> _RECORDS SUPPLIED_:
──────────
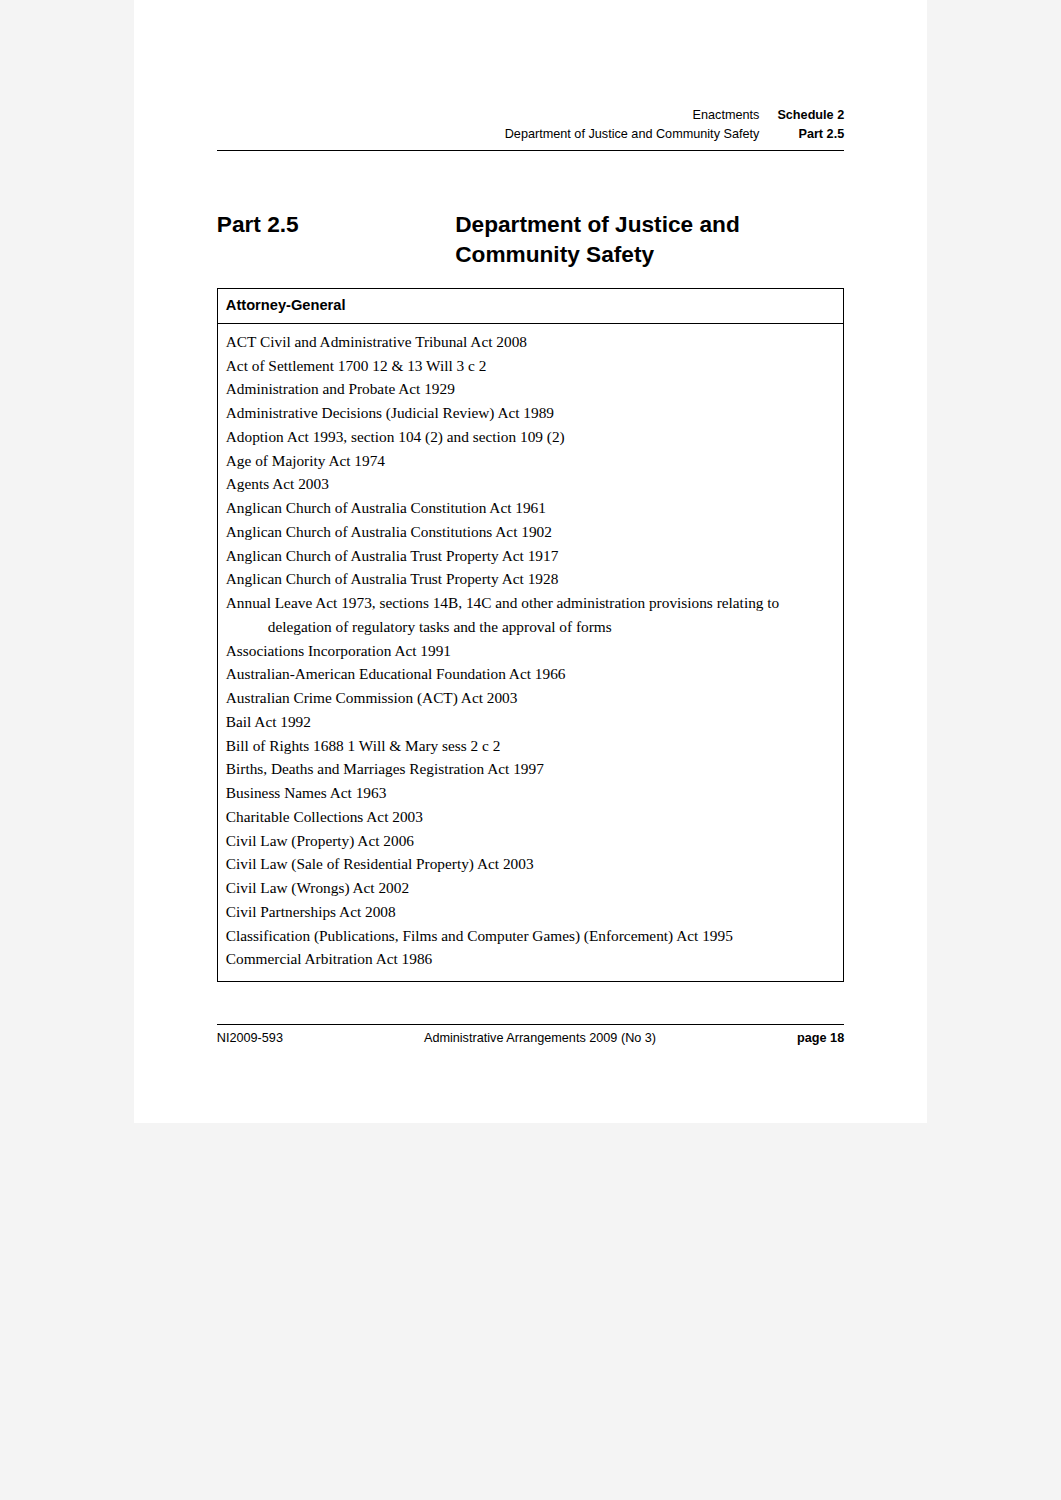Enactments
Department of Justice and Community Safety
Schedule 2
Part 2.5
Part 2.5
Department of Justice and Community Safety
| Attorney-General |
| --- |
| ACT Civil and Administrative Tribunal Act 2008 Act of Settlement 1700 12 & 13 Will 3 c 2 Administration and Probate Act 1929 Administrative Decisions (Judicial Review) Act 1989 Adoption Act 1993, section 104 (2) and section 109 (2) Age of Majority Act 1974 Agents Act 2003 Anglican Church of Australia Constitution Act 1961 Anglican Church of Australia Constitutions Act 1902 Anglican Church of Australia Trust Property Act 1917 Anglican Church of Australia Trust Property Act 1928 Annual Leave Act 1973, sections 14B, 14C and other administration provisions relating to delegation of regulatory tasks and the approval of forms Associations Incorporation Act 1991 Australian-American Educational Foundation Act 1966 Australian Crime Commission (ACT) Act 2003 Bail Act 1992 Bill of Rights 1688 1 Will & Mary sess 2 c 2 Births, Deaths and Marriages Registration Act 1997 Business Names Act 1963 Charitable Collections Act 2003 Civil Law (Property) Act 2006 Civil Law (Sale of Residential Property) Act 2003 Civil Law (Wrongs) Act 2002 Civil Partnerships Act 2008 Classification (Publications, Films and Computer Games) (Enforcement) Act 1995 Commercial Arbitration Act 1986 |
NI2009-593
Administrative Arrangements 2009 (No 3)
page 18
──────────
> _TASK DIRECTIONS_: What is needed is a verbatim copy of the entries, leaving out any pictures.

> _ANSWER TO THE PROBLEM_:
Enactments
Department of Justice and Community Safety
Schedule 2
Part 2.5
Part 2.5
Department of Justice and Community Safety
| Attorney-General |
| --- |
| ACT Civil and Administrative Tribunal Act 2008 Act of Settlement 1700 12 & 13 Will 3 c 2 Administration and Probate Act 1929 Administrative Decisions (Judicial Review) Act 1989 Adoption Act 1993, section 104 (2) and section 109 (2) Age of Majority Act 1974 Agents Act 2003 Anglican Church of Australia Constitution Act 1961 Anglican Church of Australia Constitutions Act 1902 Anglican Church of Australia Trust Property Act 1917 Anglican Church of Australia Trust Property Act 1928 Annual Leave Act 1973, sections 14B, 14C and other administration provisions relating to delegation of regulatory tasks and the approval of forms Associations Incorporation Act 1991 Australian-American Educational Foundation Act 1966 Australian Crime Commission (ACT) Act 2003 Bail Act 1992 Bill of Rights 1688 1 Will & Mary sess 2 c 2 Births, Deaths and Marriages Registration Act 1997 Business Names Act 1963 Charitable Collections Act 2003 Civil Law (Property) Act 2006 Civil Law (Sale of Residential Property) Act 2003 Civil Law (Wrongs) Act 2002 Civil Partnerships Act 2008 Classification (Publications, Films and Computer Games) (Enforcement) Act 1995 Commercial Arbitration Act 1986 |
NI2009-593
Administrative Arrangements 2009 (No 3)
page 18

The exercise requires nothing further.